Another evidence for the beneficial effects of physical exercises on Wnt-pathway was the mechanosensitive expression of sclerostin (specific product of osteocytes). Mechanical unloading of wild-type mice caused downregulation of Wnt/ß-catenin signaling with the upregulation of the sclerostin levels [114]. In Sost KO mice, unable to produce sclerostin, bone loss caused by mechanical unload could not be detected [114]. This finding was also confirmed in humans: serum sclerostin level was assayed in healthy adult men before and after longer bed rest and increased sclerostin level wasdetected. Lower serum sclerostin level was accompanied by significantly increased bone resorption markers (bone formation markers were unchanged), with significantly higher urinary calcium excretion and significantly declined bone mineral density at weight-bearing skeletal sites: lumbar spine, hip, femoral neck and calcaneus [115]. These results suggest that the simultaneous presence of glucocorticoid excess and mechanical unload (e.g., sedentary lifestyle) exert a cumulative negative effect on bone homeostasis.

The beneficial effects of physical exercise were also highlighted by Chen, who recently reviewed the paradox of chronic stress and chronic exercise, both known to increase basal cortisol levels.

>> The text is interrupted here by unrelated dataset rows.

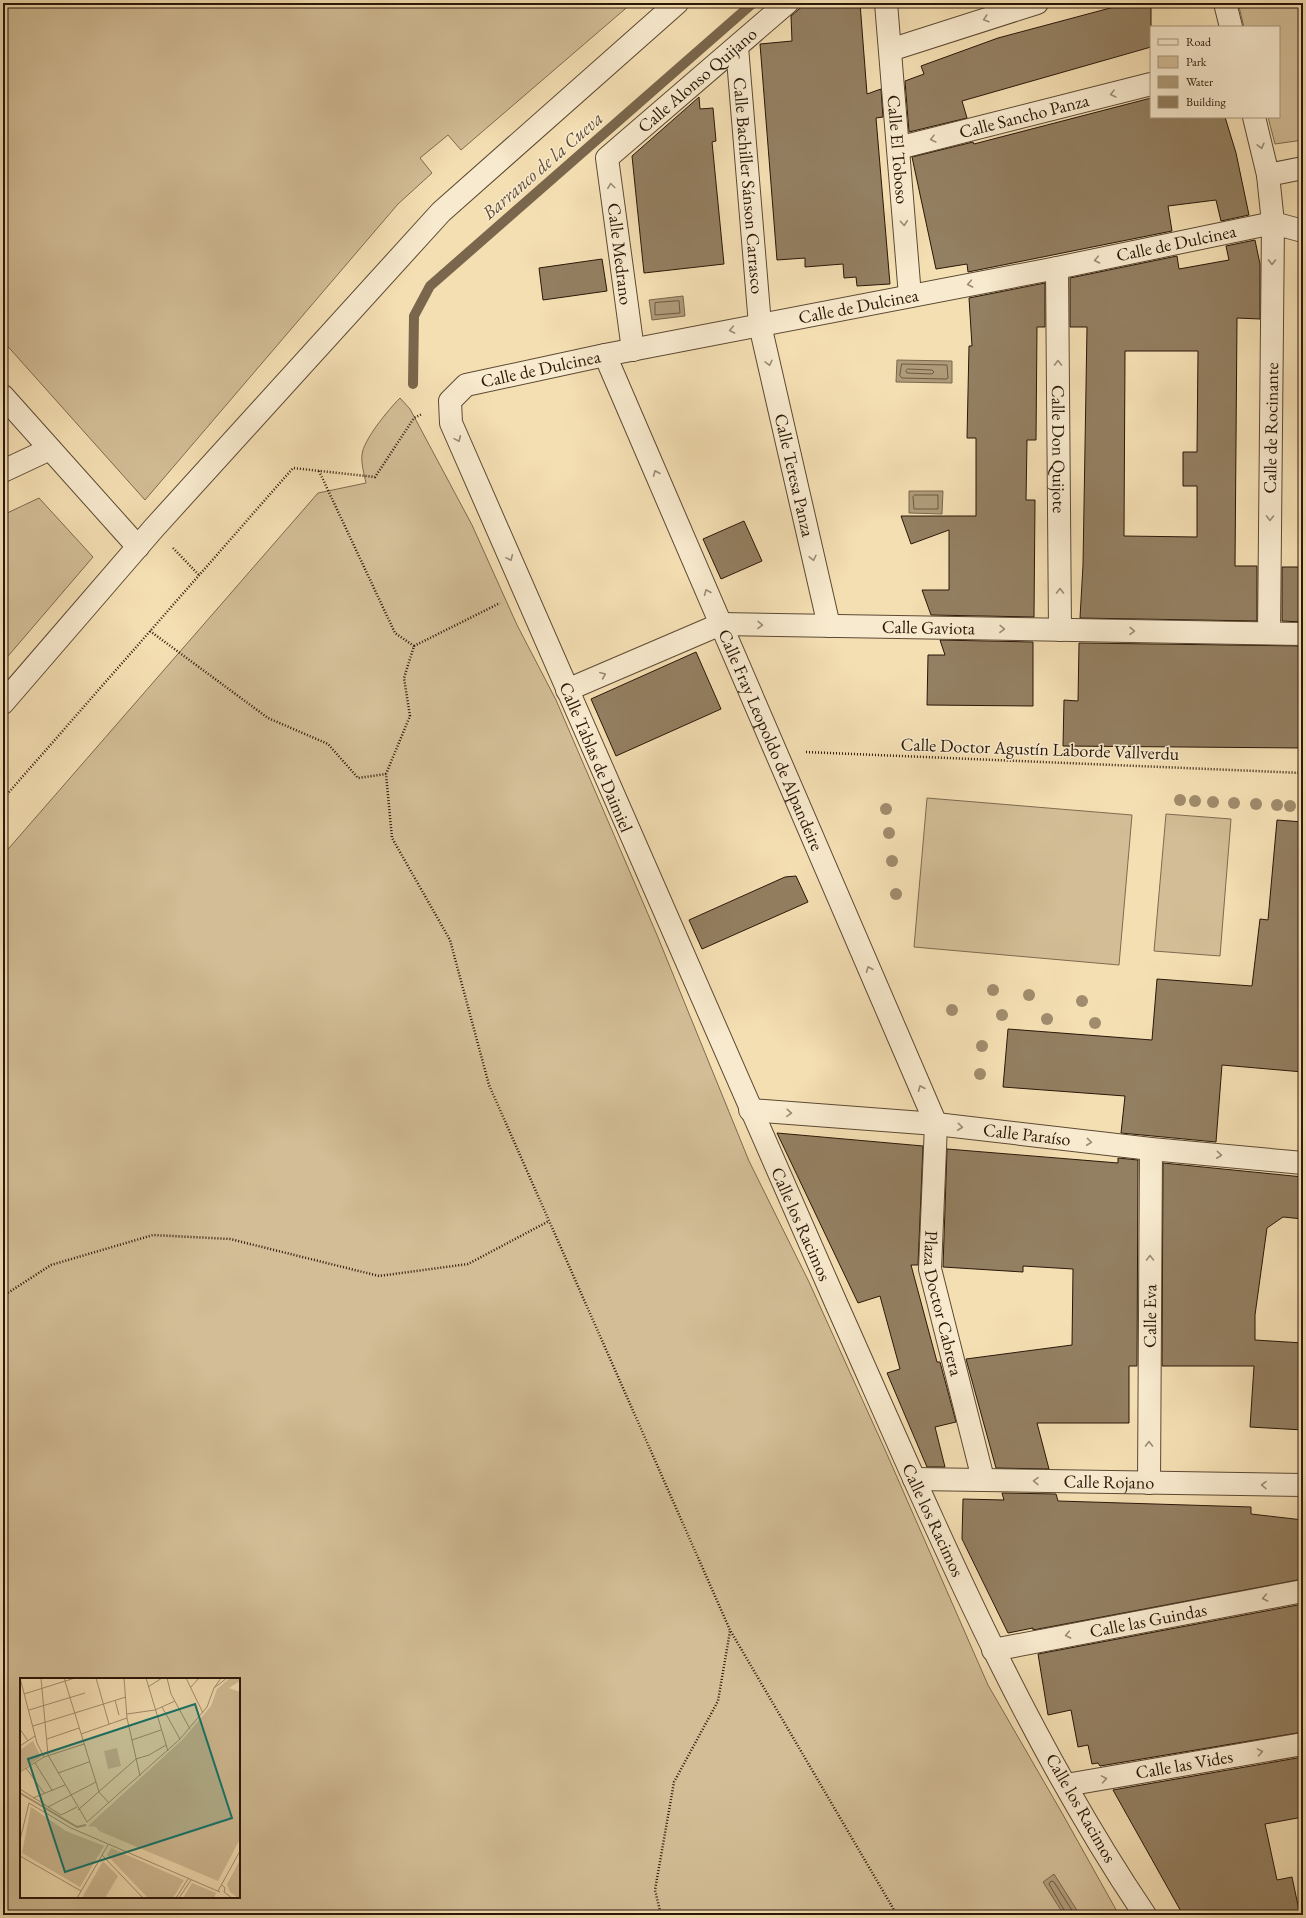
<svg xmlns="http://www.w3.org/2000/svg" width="1306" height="1918" font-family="'EB Garamond',serif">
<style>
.green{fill:#d2bd96;stroke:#7e6a4f;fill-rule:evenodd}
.water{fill:#af9b79;stroke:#7a664c}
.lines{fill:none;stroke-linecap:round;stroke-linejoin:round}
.shore{stroke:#6c5940;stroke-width:1}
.stream{stroke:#7a664c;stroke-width:10}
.building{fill:#937f61;stroke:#2a1708;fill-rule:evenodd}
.minor-casing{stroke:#5c4933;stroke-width:24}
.path{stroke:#2a1708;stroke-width:2.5;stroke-dasharray:1 2;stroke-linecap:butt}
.minor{stroke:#f8eace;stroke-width:22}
.tree{fill:#a08c6d}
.oneway{stroke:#9b8b75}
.labels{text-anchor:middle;stroke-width:3;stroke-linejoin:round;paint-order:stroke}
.street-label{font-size:18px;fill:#2a1708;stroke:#f8eace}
.water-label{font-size:19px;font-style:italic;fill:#5f4c35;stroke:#f8eace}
.inset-river{fill:none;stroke:#af9b79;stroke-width:2}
.inset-road{fill:none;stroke:#a38f6f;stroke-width:1}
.view{fill:#0f766e;fill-opacity:0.15;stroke:#0f766e;stroke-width:2}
.inset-edge{fill:none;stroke:#2a1708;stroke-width:2}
</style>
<rect width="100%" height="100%" fill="#f4dfb3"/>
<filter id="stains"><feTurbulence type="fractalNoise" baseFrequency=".005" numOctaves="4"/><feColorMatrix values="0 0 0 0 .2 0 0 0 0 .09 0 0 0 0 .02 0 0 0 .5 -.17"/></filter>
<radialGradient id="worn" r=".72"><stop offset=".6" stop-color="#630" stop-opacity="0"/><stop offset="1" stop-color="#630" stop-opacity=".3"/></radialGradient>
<g class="green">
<path d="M3 3H632L461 150 448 135 420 158 432 173 398 204 145 500 3 341Z"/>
<path d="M1238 3H1303V140L1275 144 1268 117H1279V27H1244Z"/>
<path d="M400 398 410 409 472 525 517 625 556 700 657 935 749 1161 809 1282 886 1452 988 1685 1062 1813 1119 1915H3V855L318 493 366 483C364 474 361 463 362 455 363 440 389 409 400 398ZM21 1679H239V1897H21Z"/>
<path d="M39 498 93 557 3 662V515Z"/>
<path d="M927 798 1132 815 1119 965 914 947Z"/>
<path d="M1166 814 1231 819 1220 956 1154 951Z"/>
</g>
<g class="water">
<path d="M683 296 685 316 652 320 649 300Z"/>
<path d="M897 360 952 361V383L896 382Z"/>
<path d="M909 491H943L942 514 909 513Z"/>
<path d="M1054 1874 1080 1915H1064L1043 1882Z"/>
</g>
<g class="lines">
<g class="shore">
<path d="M679 301 680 313 655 315V303Z"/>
<path d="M902 364 947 365 948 378 946 379 902 378 900 376Z"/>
<path d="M908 369 932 370 934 372 932 374 907 373 906 371Z"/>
<path d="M915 495H938V509H914L913 497Z"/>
<path d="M1067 1915 1049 1884 1051 1881 1054 1882 1075 1915"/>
</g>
<path class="stream" d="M413 384 414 316 430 286 753 3"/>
</g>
<g class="building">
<path d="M806 3H860L867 94 881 89 883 117 876 118 890 284 857 286 856 277 844 278 843 264 805 267V258L777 260 760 44 792 41 791 16Z"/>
<path d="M1129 3H1151V47L962 101 967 118 909 132 905 81 924 74 921 66 998 38Z"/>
<path d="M699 97 700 109 713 108 716 141 712 142 724 264 644 273 632 156Z"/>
<path d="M1151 98V117H1225L1236 153 1249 215 1221 221 1216 200 1168 206 1172 231 968 272 967 264 936 269 912 157 973 142 974 144Z"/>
<path d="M1255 240 1260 264V319L1237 318 1235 566H1257V621L1080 618 1083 565 1087 327H1070V278L1177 256 1179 269 1229 260 1226 246ZM1125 351H1198L1197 452H1183V486H1197V537L1124 536Z"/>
<path d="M602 259 607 291 543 300 539 268Z"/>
<path d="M1045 283V327H1037L1036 440H1027L1026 500H1035L1034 617 931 615 922 590H949V530L911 544 901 516H976V438H967L969 346H972L969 298Z"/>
<path d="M744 521 762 561 721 579 703 539Z"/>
<path d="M1282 567H1303V622L1282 621Z"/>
<path d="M940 640 1033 642V706L927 705 928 655H945Z"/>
<path d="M1079 643 1303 646V748L1063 746 1064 700 1078 701Z"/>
<path d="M696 652 721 709 616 756 591 699Z"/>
<path d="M1277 820 1303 822V1072L1222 1065 1216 1142 1121 1133 1125 1096 1003 1087 1008 1029 1152 1040 1157 979 1252 986 1260 919 1268 920Z"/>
<path d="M796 876 808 902 702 949 689 920 785 877Z"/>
<path d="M777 1133 923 1146 918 1265H911L937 1362H940L956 1422 935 1427 945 1467H927L887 1373 900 1369 880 1296 858 1303Z"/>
<path d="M947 1149 1118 1163V1158L1138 1160 1137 1366H1129V1423H1037L1049 1469 996 1468 966 1359 1072 1345 1073 1269 1023 1266V1272L943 1267Z"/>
<path d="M1163 1163 1303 1177V1219L1283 1217 1267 1228 1255 1315V1340L1303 1343V1430L1250 1427 1254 1366H1162Z"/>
<path d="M1002 1493 1056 1494 1058 1501 1251 1507V1514L1303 1520V1579L1033 1630V1628L1008 1633 962 1539 963 1499 1004 1500Z"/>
<path d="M1303 1604V1732L1100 1766 1098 1763 1092 1764 1088 1745 1078 1747 1071 1710 1048 1715 1038 1654Z"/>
<path d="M1303 1757V1817L1265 1824 1277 1880 1292 1877 1300 1915H1183L1113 1790Z"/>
</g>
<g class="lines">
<defs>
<g id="minor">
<path id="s1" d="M886 3 910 296"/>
<path d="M1225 3 1231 27"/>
<path id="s2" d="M737 47 760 325 829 626"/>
<path d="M890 50 1037 3"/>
<path d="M1254 117 1268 175 1273 223 1269 633"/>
<path id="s3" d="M898 148 1151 84"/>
<path d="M1268 175 1303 168"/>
<path id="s4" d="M1057 268 1060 630"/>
<path id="s5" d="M633 350 607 158 787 3"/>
<path id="s6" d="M605 355 936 1124 930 1269 983 1479"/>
<path d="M3 396 138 547"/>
<path d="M3 471 50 449"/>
<path id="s7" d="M567 690 721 624 1303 634"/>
<path d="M3 703 154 528 441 212 677 3"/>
<path id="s8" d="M750 1110 936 1124 1151 1149 1303 1163"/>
<path id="s9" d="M914 1479 1303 1485"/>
<path id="s10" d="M1149 1483 1151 1149"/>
<path id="s11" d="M993 1650 1303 1591"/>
<path id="s12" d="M1066 1785 1303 1744"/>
<path id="s13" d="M1145 1915C1017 1725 929 1511 836 1303 705 1010 579 716 451 423L450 401 466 385 605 355 1057 268 1273 223 1303 231"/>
</g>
</defs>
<use href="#minor" class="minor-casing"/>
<g class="path">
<path d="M319 471 395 633 414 646 404 678 410 716 386 774 392 838 450 940 489 1085 730 1630 897 1915"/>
<path d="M173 548 199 575"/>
<path d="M150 631 268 718 328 744 358 778 386 774"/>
<path d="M414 646 500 603"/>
<path d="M806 752 1303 773"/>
<path d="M3 799 293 468 375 477 414 418 422 414"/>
<path d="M3 1296 51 1265 153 1235 230 1239 379 1276 468 1264 549 1221"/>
<path d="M661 1915 655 1890 674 1782 718 1701 730 1631"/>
</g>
<use href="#minor" class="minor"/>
</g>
<g class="tree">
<circle cx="1180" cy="800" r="6"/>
<circle cx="1195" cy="801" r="6"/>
<circle cx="1213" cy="802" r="6"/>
<circle cx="1234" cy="803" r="6"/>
<circle cx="1256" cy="804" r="6"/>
<circle cx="1277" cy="805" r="6"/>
<circle cx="1290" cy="806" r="6"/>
<circle cx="886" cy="809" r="6"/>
<circle cx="889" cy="833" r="6"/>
<circle cx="892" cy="861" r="6"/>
<circle cx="896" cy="894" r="6"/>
<circle cx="993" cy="990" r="6"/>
<circle cx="1029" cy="995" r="6"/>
<circle cx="1082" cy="1001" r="6"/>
<circle cx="952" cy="1010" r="6"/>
<circle cx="1002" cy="1015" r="6"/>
<circle cx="1047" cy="1019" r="6"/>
<circle cx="1095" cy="1023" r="6"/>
<circle cx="982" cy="1046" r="6"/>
<circle cx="980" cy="1074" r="6"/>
</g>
<defs><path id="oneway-chevron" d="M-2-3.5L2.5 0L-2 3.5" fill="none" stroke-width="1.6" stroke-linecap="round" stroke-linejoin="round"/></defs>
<g class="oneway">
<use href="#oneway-chevron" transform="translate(986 19) rotate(162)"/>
<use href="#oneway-chevron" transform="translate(1113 94) rotate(166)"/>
<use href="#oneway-chevron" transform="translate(933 139) rotate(166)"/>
<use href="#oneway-chevron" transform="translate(1261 146) rotate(76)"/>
<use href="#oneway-chevron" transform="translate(611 186) rotate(-97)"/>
<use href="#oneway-chevron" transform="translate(904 223) rotate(85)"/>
<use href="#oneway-chevron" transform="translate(1097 260) rotate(168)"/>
<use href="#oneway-chevron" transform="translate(1272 262) rotate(91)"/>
<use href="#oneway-chevron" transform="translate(970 284) rotate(169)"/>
<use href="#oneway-chevron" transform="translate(732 330) rotate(169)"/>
<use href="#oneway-chevron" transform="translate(769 363) rotate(77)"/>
<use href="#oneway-chevron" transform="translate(1058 363) rotate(-90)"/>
<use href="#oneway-chevron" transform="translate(458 439) rotate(66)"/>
<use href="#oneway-chevron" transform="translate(656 473) rotate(-113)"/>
<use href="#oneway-chevron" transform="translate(1270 518) rotate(91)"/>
<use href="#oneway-chevron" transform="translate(510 558) rotate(66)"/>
<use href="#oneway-chevron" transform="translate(813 558) rotate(77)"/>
<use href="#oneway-chevron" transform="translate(1060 591) rotate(-90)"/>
<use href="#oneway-chevron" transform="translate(707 592) rotate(-113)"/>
<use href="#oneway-chevron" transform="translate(760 625) rotate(1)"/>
<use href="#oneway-chevron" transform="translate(1002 629) rotate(1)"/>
<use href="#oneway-chevron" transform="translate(1132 631) rotate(1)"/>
<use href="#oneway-chevron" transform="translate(603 675) rotate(-23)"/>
<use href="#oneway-chevron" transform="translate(869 969) rotate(-113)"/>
<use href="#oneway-chevron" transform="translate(921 1088) rotate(-113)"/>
<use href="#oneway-chevron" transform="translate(789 1113) rotate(4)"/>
<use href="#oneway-chevron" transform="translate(960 1127) rotate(6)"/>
<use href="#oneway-chevron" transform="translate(1089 1142) rotate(6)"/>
<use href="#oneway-chevron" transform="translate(1219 1155) rotate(6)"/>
<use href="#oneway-chevron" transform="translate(1150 1258) rotate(-90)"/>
<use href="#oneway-chevron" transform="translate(1149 1444) rotate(-90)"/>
<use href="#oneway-chevron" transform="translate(1036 1481) rotate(-179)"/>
<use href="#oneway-chevron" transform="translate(1264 1485) rotate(-179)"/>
<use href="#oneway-chevron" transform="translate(1265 1598) rotate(169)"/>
<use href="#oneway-chevron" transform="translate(1068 1635) rotate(169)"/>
<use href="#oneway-chevron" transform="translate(1260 1752) rotate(-10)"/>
<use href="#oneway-chevron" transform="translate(1104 1779) rotate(-10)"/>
</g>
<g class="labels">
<g class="street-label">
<text dy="6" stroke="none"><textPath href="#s5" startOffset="313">Calle Alonso Quijano</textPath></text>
<text dy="6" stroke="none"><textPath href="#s3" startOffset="130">Calle Sancho Panza</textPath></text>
<text dy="6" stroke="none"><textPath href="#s1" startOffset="147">Calle El Toboso</textPath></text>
<text dy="6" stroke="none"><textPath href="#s2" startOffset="139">Calle Bachiller Sánson Carrasco</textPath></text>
<text dy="6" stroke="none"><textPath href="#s13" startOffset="2416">Calle de Dulcinea</textPath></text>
<text transform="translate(620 254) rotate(83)" y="6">Calle Medrano</text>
<text dy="6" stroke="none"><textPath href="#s13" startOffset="2092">Calle de Dulcinea</textPath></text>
<text dy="6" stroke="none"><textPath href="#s13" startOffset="1768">Calle de Dulcinea</textPath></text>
<text transform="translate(1271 428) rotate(-89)" y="6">Calle de Rocinante</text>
<text dy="6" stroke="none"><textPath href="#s4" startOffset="181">Calle Don Quijote</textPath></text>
<text dy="6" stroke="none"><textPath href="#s2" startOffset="433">Calle Teresa Panza</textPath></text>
<text dy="6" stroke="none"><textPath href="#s7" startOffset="375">Calle Gaviota</textPath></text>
<text dy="6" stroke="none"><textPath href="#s6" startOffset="419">Calle Fray Leopoldo de Alpandeire</textPath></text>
<text transform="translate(1040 749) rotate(2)" y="6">Calle Doctor Agustín Laborde Vallverdu</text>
<text transform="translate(596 757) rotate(67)" y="6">Calle Tablas de Daimiel</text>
<text dy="6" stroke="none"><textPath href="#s8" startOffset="278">Calle Paraíso</textPath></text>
<text transform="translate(801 1224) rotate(66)" y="6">Calle los Racimos</text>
<text dy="6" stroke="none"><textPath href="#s6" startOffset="1018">Plaza Doctor Cabrera</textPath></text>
<text dy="6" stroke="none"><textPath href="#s10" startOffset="167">Calle Eva</textPath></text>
<text dy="6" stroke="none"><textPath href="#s9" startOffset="195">Calle Rojano</textPath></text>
<text transform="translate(933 1520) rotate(65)" y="6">Calle los Racimos</text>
<text dy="6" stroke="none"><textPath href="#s11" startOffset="158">Calle las Guindas</textPath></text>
<text dy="6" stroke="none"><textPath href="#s12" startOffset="120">Calle las Vides</textPath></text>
<text transform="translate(1081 1808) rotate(60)" y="6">Calle los Racimos</text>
</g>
<g class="water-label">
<text transform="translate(542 165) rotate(-41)" y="7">Barranco de la Cueva</text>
</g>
</g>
<g transform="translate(20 1678)">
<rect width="220" height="220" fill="#f4dfb3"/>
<path d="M210 0H220V3L209 10 220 14V161L198 203 79 153 76 149 68 148 163 61 191 28 197 11ZM13 63 21 79 0 93V72ZM97 70 101 88 88 91 84 73ZM11 129 46 153 84 168 60 209 2 175ZM91 170 164 202 153 220H128L87 177ZM220 182V219L218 220 210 214 207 206ZM83 183 98 198 85 220H64L63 218ZM172 205 196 215 194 220H163Z" fill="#d2bd96"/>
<path class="inset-river" d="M0 115 57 149 66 147"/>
<path class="inset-road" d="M0 0 17 65 24 79M21 0 28 77 67 144 160 61 187 29 194 10 207 0M44 0 79 114 89 125M76 0 89 46M104 0 107 40 120 98M126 0 148 73M147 0 151 16 170 51M166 0 183 35M128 9 142 0M170 10 179 0M194 10 201 0M4 16 55 0M95 22 99 37M142 29 160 61M9 32 65 15M107 36 135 32 155 23M13 48 106 19M0 51 8 63M61 56 107 40M27 61 59 50M112 62 141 52M0 68 15 58M15 85 32 112M6 90 24 115M0 94 24 79 64 66M38 95 69 84M0 111 41 137 57 129M13 120 45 107M28 129 76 104M58 132 116 81 129 77 146 67M0 162 9 125 51 150 200 214M82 177 123 220M0 178 61 213M202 207 205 210 204 214 212 220M198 213 220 173M57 220 88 167M156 220 168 201M159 220 171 202"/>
<path class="view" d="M175 26 212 140 45 194 8 81Z"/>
<rect width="220" height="220" class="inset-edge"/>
</g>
<rect width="1306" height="1918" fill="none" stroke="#f4dfb3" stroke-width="16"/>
<rect x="4" y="4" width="1298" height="1910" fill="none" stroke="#2a1708" stroke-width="2"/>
<rect x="8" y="8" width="1290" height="1902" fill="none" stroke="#2a1708"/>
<rect x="1150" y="26" width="130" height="92" fill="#f8eace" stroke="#a6967f"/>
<rect x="1158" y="39" width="20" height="6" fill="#f8eace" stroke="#a6967f"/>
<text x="1186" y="46" font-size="12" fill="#2a1708">Road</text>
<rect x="1158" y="56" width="20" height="12" fill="#d2bd96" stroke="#a6967f"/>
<text x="1186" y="66" font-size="12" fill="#2a1708">Park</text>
<rect x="1158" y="76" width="20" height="12" fill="#af9b79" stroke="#a6967f"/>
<text x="1186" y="86" font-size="12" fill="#2a1708">Water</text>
<rect x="1158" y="96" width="20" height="12" fill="#937f61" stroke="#a6967f"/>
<text x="1186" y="106" font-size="12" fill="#2a1708">Building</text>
<rect width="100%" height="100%" filter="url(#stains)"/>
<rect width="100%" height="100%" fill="url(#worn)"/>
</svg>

Their metanalysis underlined that solely increased basal cortisol levels are not necessarily detrimental to the human body and their work suggested that other factors are also needed for the harmful effects of glucocorticoid excess [116]. Related to GIO, Tóth et al. highlighted that one of the most peculiar features was the large interindividual variability in clinical presentation and severity [27]. In this regard, the role of hypoxia and hypoxia-induced factors seem unavoidable. In bone, despite the detailed investigations, the effect of hypoxia, whether it is osteo-anabolic or osteo-catabolic is not entirely clear. A proof for the role of hypoxia in GC excess induced detrimental effects was shown recently by Ueda. In MLO-Y4 murine osteocytic cells, dexamethasone and hypoxia separately caused apoptosis; but their simultaneous effects lead to a significant increase of necrotic celldeath [117].

Related to this, Noguchi et al. proved that the detrimental effects of the glucocorticoid excess on bone could be prevented by oxygen ultra-fine bubbles saline injection [118]. In prednisolone-treated mice, regularly administered injections diluted with oxygen ultra-fine bubbles prevented severe bone loss caused by GCs. Simple saline injections and injections diluted with nitrogen ultra-fine bubbles were not able to counteract the detrimental effects of GCs. In vitro experiments revealed that appropriate oxygen supply (through injection with oxygen ultra-fine bubbles) had not affected differentiation of osteoblasts, but inhibited osteoclastogenesis, resulting in an osteo-anabolic effect [118].

Summarizing these results, it can be assumed that the restorative effects of physical exercise on Wnt/ß-catenin pathway can be linked partly to an enhanced oxygen supply, and inversely, deleterious effects of GC excess on Wnt-pathway are more pronounced when hypoxic conditions are present and probably the severity of the damaging effects is related to the degree of hypoxia.

The relationship between GC excess and severe comorbidities is well-known: fractures occur in 30%–50% of the patients subjected to long-term hypercortisolism [28]; the rate of glucocorticoid-induced hyperglycemia or diabetes among chronic GC-users is more than 32% [119]. Besides this, glucocorticoids are responsible for cardiovascular (15%), infectious (15%), gastrointestinal (10%), psychological/behavioral (9%) and endocrine/metabolic (7%) adverse effects [4]. Therefore, the earlier treatment of endogenous GC excess is imperious and the periodic evaluation of chronic GC-users’ state is indispensable. This is also of paramount importance because a part of the adverse effects of GC excess seems to be long-lasting, definitive or even heritable. Besides the complex medical treatment of endogenous GC excess and the adverse effects of GCtreatment, the role of comprehensive lifestyle changes are also essential: physical activity and the management of obesity create a hormonal environment in which Wnt/β-catenin pathway can fulfill its role in the homeostatic processes of the adult organism.